Trade lawyer Ernesto Hernández López took on the U.S. deception, pointing out that there is no mandate (instruction) to stop using GM corn, just to grow more alternative non-GM feed sources and use them as they become available. The original decree uses the term “gradual substitution” (sustitución paulatina) and makes clear that it is based on supplies being available.
As Hernández López points out, the trade panel should not accept a U.S. argument based overwhelmingly on hypothetical future reductions in Mexican imports of GM feed corn. The U.S. case is made all the weaker by data showing that U.S. feed-corn exports to Mexico have gone up significantly since the 2023 decree, a result of weak harvests due to drought.
Consider the facts
The USMCA tribunal should consider the facts:
- • Mexico’s GM corn policies have barely impacted U.S. exporters. Yellow corn exports are booming and the border is wide open to white-corn exporters, even for tortillas if U.S. farmers switch to non-GM varieties.
• The USMCA agreement allows for such precautionary policies and even grants special exceptions for policies that support indigenous cultural practices. Mexican courts have repeatedly ruled that Mexicans have a constitutional right to protection of their heritage corn.
• The Mexican government and expert scientists in the case have presented reams of peer-reviewed science documenting the risks to Mexicans from GM corn with glyphosate residues, evidence the U.S. government has largely ignored in its formal rebuttals in the case.

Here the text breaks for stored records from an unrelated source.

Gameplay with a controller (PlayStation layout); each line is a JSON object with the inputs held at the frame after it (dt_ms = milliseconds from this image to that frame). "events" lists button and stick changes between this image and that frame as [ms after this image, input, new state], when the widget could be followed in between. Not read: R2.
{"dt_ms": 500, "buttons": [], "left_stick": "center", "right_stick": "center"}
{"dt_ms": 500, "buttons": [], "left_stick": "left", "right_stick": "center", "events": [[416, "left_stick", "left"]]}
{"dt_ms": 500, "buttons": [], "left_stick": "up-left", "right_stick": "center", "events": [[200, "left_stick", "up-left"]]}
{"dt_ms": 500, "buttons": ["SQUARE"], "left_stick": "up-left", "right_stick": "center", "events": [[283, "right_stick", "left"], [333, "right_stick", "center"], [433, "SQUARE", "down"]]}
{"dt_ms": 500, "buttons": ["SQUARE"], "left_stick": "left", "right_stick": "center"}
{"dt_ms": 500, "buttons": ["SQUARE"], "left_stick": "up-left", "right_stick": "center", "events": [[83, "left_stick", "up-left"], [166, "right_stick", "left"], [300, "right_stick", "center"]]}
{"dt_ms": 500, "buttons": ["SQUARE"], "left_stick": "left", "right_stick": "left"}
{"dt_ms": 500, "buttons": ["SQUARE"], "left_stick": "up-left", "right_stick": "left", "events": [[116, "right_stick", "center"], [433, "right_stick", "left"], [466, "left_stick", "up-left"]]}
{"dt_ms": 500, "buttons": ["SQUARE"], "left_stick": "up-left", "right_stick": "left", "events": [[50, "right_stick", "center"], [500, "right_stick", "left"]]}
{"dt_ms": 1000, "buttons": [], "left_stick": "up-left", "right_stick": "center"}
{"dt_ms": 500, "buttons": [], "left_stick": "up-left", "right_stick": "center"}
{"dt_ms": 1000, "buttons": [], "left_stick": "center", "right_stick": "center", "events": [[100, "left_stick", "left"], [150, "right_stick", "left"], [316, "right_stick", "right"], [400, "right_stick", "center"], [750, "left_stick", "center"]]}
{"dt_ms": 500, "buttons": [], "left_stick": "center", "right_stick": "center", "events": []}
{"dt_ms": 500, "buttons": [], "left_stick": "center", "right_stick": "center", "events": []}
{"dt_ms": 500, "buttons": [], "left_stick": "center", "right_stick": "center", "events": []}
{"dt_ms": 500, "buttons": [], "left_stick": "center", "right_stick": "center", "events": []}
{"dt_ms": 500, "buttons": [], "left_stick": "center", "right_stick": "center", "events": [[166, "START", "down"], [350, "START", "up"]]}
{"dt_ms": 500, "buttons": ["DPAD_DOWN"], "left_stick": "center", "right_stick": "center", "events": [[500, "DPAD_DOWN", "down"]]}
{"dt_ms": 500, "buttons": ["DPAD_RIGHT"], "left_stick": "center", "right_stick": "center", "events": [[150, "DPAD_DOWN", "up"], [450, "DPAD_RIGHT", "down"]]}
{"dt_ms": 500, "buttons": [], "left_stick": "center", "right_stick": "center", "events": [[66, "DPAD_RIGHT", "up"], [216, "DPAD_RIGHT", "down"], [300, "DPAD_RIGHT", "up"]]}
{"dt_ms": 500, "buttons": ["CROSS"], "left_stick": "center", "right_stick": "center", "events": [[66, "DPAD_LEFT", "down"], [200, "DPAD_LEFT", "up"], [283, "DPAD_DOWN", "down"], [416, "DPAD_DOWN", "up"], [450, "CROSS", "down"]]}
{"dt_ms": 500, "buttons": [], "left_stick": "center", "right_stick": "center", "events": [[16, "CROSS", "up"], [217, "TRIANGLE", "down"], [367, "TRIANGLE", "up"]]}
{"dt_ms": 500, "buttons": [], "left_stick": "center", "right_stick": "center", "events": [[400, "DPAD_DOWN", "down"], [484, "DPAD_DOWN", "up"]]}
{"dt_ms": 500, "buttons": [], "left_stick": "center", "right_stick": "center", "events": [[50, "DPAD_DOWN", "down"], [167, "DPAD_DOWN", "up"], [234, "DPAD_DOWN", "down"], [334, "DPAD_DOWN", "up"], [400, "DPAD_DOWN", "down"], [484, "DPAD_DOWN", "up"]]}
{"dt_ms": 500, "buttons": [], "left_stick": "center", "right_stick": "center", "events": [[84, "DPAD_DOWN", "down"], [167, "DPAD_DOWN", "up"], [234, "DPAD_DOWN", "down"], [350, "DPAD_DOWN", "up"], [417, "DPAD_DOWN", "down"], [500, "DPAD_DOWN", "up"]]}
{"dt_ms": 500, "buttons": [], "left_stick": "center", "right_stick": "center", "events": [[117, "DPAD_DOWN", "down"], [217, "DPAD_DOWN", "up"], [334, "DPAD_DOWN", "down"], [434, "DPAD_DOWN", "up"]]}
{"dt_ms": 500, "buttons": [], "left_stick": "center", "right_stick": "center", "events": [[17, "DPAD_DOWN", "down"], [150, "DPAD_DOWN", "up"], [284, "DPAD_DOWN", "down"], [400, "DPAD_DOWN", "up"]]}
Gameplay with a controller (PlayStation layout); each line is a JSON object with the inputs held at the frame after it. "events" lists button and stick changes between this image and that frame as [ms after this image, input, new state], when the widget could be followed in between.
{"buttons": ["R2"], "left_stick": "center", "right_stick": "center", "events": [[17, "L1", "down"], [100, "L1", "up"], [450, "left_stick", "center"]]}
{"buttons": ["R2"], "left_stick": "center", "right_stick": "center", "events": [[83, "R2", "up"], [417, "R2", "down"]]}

• The U.S. is left with the weak argument that Mexico’s restrictions are a Sanitary and Phyto-Sanitary (SPS) health measure and require a strict risk assessment in advance of enacting the policy. Mexico argues that the policy is more than a health measure because it also protects the environment and indigenous rights. So no such risk assessment is required. Still, Mexico has produced plenty of science to show risk.
The Mexican government has also highlighted how lax and riddled with conflicts of interest the U.S. regulatory process is for GM corn, a charge backed by the U.S. Center for Food Safety. This means that, as a Reuters headline put it in March, “Mexico waiting on US proof that GM corn safe for its people.”
After hundreds of pages of filings and two days of hearings, Mexico is still waiting for that proof. Hopefully the tribunal will weigh the facts, dismiss the U.S. claim, and not allow the U.S. to misuse a trade agreement to stop a policy it doesn’t like.
Timothy A. Wise is a Senior Research Fellow at Tufts University’s Global Development and Environment Institute and the author of Eating Tomorrow: Agribusiness, Family Farmers and the Battle for the Future of Food.